You see, I have this relentless, unyielding drive to know the answer. We spend months designing studies, negotiating IRB Hades, and running participants. In the end sits the proverbial pot of gold at the end of the rainbow: a bunch of raw data waiting for analysis.

Patience never having been a strong suit, I tear through this like a lion tears through a speed challenged zebra. Most of our (and by our, I mean the Indiana group) research involves within-subjects analysis. Without being overly technical, this means that each participant sees a variety of conditions, and therein serves as their "own" control.

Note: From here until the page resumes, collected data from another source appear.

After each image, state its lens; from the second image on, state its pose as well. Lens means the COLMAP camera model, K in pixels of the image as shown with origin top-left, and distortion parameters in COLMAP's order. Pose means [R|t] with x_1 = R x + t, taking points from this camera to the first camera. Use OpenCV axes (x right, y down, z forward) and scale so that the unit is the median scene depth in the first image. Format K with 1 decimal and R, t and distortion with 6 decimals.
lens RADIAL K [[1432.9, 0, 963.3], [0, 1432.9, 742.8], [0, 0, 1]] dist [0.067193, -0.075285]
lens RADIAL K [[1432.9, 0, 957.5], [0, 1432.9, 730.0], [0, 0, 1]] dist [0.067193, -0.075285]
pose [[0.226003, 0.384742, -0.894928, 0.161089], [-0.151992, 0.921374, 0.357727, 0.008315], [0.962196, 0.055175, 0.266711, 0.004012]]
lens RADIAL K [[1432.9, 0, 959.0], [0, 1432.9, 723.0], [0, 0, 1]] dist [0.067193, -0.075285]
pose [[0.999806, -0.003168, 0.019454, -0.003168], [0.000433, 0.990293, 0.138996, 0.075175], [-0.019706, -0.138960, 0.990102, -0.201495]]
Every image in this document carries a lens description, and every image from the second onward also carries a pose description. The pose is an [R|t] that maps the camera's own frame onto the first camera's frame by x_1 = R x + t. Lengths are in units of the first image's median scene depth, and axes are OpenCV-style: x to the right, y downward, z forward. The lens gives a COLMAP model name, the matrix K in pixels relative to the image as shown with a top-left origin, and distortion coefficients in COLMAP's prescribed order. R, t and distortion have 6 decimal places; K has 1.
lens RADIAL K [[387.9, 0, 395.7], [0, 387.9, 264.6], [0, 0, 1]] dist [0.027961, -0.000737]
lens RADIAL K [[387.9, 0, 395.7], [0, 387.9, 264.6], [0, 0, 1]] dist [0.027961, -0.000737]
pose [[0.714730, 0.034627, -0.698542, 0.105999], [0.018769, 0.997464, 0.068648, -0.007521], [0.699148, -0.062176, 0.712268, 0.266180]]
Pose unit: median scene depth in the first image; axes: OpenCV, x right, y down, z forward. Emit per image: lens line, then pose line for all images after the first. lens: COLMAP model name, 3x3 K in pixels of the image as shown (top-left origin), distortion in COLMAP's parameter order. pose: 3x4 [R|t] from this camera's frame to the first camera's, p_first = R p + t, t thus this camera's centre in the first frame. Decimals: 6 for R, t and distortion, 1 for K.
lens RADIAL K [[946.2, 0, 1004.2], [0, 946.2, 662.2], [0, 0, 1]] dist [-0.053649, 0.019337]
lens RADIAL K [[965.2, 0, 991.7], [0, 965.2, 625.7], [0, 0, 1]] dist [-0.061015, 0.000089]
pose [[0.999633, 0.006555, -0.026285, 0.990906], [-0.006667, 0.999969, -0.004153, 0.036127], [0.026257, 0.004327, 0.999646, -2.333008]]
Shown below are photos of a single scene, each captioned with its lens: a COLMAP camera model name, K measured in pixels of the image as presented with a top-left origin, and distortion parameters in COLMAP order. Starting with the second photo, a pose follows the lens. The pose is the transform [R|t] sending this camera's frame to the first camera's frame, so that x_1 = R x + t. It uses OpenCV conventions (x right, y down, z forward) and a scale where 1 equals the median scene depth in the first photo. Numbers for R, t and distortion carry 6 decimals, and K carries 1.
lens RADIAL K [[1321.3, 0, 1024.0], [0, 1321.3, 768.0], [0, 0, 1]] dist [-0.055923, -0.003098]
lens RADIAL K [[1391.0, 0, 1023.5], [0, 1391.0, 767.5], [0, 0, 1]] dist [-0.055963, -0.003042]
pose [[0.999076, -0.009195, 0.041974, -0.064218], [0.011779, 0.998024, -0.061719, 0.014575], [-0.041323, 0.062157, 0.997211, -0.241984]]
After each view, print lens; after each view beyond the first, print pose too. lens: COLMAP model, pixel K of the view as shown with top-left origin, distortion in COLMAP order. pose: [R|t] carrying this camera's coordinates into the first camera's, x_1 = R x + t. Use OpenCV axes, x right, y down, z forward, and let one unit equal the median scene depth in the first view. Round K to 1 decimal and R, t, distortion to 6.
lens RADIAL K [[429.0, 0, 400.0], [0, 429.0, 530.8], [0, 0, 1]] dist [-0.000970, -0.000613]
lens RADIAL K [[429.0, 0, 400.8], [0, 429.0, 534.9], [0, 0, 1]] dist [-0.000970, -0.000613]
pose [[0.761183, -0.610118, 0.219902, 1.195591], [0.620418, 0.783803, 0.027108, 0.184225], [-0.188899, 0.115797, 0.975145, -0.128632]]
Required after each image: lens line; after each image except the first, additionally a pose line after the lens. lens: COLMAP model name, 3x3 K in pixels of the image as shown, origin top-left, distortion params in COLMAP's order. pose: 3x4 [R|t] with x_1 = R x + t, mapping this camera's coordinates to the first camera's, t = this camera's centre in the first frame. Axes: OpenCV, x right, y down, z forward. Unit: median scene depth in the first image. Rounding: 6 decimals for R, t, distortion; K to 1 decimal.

It also means that inferential statistics cannot simply be "run" on the data. Lots of coding and recoding must take place before the "answers" can be had. And if nothing else, I am good at the single minded pursuit of this recoding. More times than I can recount, I have stared at an SPSS monitor typing things such as:

if (order eq 1) pa_a_1 = sam_a_1.

Because, in the end, answers come out. Tomorrow will mark a lot of this kind of coding. But by the time I go to bed tomorrow, I will have some answers. If time allows, I will mention them here.

This all started on a September 2000 evening in the office of my master's advisor, Dr. Robert Meeds. We were working on a study at breakneck pace to make a conference deadline. I was introduced to Unix, repeated-measures ANOVA, and SPSS in the same evening. That night launched something great. The next night, my colleague Manish Gupta and I left the bar early to go enter more data. That never happened (read that study here if you agree to follow copyright laws).

I do research because I cannot possible imagine spending my life any other way. I'm still downright giddy that I get paid to do this. I sit at my desk and try to explain how the human mind processes mediated messages. I derive hypotheses and design experiments to test those hypotheses. And in the end I get evidence about whether I was on the right track. Then I start with the next study.

Eventually these experiments are published in academic journals (read some here and here). We do this with some frequency, and this frequency provides good exposure for the universities that hire us. It makes them happy with us. But this frequency is never, ever the grail we seek. Instead, it is a byproduct of the process that we love. It is part of the process that drives us. But it is always the science and never the numbers in the driver's seat.

As my colleague and good friend Dr. Paul Bolls is often quoted as saying, "Trust us. We're scientists."

Saturday, June 03, 2006

Third Experiment Nears Launch

Yes, the pace continues. Friday evening was spent prepping our third thesis experiment to begin on Monday morning. This study is an investigation of interactive ads by undergraduate honor's student Kristen Coffaro.

Approximately 120 participants have run through the lab in the past month. Whew! But the end is in sight.